A truck loaded with twelve Burmese migrant workers, had an accident at 4 am on the 2nd of June, 2009. The truck crashed into a six-wheeled truck and overturned near mile post number 15 near the Chainat area, Tumbon Prasriracha township of Kanchanaburi Province. The accident killed five workers on the spot and another injured one died as soon as he arrived at the hospital. Some other injured workers in the accident are under the treatment of the intensive care unit at Sanglauri Hospital. Other workers who had minor injuries are being taken to the police station of Sanglaburi township, Kachanaburi Province as soon as they are discharged from the hospital.

The police officer from the criminal department of Sanglaburi police station said, “The truck crashed into a six-wheeled truck. We don’t know who the driver was. He escaped. We’ll deport all the injured workers to the border when they completely recover. We don’t have the right to arrest the foreign migrant workers who don’t have a stable job.

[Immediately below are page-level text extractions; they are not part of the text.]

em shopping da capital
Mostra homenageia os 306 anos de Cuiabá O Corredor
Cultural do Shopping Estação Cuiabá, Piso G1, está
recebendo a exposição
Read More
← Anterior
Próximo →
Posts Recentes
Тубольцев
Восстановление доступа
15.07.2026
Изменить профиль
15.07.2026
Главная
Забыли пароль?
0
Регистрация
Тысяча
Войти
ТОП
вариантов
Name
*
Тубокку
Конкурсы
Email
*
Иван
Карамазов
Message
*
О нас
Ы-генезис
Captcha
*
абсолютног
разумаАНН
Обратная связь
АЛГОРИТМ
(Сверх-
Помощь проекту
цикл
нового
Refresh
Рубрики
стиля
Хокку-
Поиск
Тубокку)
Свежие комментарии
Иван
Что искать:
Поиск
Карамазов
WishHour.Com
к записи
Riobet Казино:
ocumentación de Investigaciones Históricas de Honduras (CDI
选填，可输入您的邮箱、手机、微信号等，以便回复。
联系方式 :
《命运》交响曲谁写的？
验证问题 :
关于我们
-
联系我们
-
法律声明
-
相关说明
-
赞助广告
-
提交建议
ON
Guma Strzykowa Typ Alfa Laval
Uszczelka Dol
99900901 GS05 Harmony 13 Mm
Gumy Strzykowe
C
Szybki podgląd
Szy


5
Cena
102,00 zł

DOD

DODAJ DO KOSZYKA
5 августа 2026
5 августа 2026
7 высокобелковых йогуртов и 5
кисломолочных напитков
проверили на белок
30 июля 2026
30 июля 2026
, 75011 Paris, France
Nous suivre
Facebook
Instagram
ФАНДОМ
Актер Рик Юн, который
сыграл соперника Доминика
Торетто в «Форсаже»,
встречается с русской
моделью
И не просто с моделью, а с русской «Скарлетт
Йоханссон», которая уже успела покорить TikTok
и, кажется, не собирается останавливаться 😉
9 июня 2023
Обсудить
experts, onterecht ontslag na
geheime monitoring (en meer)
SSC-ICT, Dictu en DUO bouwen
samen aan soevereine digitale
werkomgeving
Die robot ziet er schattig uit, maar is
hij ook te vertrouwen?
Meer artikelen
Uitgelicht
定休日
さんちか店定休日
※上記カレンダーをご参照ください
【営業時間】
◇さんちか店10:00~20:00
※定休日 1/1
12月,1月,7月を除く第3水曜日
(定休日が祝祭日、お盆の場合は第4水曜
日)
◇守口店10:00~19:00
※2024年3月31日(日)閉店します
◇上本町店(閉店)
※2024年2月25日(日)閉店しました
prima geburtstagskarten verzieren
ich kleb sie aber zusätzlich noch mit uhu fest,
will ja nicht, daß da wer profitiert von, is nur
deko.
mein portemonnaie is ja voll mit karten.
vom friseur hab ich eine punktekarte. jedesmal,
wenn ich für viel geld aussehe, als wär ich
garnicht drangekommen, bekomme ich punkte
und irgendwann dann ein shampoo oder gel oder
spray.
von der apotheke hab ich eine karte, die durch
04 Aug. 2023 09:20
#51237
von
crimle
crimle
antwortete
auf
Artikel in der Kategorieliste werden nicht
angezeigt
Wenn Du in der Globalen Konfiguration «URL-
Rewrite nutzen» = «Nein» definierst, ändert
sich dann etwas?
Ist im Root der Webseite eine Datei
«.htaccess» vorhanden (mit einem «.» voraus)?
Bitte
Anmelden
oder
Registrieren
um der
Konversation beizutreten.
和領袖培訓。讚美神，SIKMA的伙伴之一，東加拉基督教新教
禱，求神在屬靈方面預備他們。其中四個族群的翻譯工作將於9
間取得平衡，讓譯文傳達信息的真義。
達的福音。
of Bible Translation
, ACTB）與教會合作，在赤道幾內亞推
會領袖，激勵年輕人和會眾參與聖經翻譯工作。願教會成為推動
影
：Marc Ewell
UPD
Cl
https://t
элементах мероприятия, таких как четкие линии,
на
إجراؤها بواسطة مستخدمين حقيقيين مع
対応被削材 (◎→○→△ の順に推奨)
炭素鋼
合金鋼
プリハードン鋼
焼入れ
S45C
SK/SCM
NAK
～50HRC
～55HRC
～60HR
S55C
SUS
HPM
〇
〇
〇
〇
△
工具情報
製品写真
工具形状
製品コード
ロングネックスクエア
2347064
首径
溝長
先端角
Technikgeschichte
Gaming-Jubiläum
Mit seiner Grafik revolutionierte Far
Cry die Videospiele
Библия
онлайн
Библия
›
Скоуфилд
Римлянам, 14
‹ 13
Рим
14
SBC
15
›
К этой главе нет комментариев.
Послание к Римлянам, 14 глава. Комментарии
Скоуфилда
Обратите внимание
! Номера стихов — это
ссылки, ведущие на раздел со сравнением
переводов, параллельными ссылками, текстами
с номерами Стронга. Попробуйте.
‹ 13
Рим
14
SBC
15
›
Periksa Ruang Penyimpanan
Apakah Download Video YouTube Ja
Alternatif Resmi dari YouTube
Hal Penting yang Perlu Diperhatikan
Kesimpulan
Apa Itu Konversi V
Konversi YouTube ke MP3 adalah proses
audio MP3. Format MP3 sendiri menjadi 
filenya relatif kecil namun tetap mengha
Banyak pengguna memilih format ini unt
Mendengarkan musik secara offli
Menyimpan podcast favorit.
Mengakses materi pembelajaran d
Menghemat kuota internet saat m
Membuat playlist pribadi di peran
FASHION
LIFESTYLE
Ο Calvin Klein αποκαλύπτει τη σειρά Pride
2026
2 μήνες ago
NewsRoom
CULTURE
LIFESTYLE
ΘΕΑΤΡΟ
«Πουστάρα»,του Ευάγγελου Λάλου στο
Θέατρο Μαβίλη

The Thai government has recently coded a regulation to deport them all to the border.”

A nurse, who was on duty at the hospital, said, “The five dead bodies of female Burmese workers were brought to the hospital. The two male workers were seriously injured and one died in the intensive care unit while receiving special treatment. The last one, who’s still alive, is also in serious situation. He’s still in a coma. In total, five women and one man have died.”

“I don’t know where the other victims are from,” said the neighbour of the three victims, “but one of them stayed near me. One lived in Kawtalay village, Kawgraid township and she was 22. Another two were aged 23 and 29. They smuggled into Thailand through brokers. The driver who brought the dead bodies to the hospital told me to come and collect the dead bodies. How can we afford to pay for the funeral of the victims?”

The number of Burmese migrant workers smuggling into Thailand through Thai-Burma border, are increasing because of their country’s downturned economic situation under the military regime’s domination of the country. The severity of the smuggling racket made international headlines in April last year when 54 Burmese suffocated to death in the back of a truck while on their way to Phuket. Some workers died on the trucks in check points when the police poked sharp iron rods into the surface of vegetables under which the smuggled workers were hiding. Some migrant workers were killed by the Thai gang stars, Thai police and village authorities.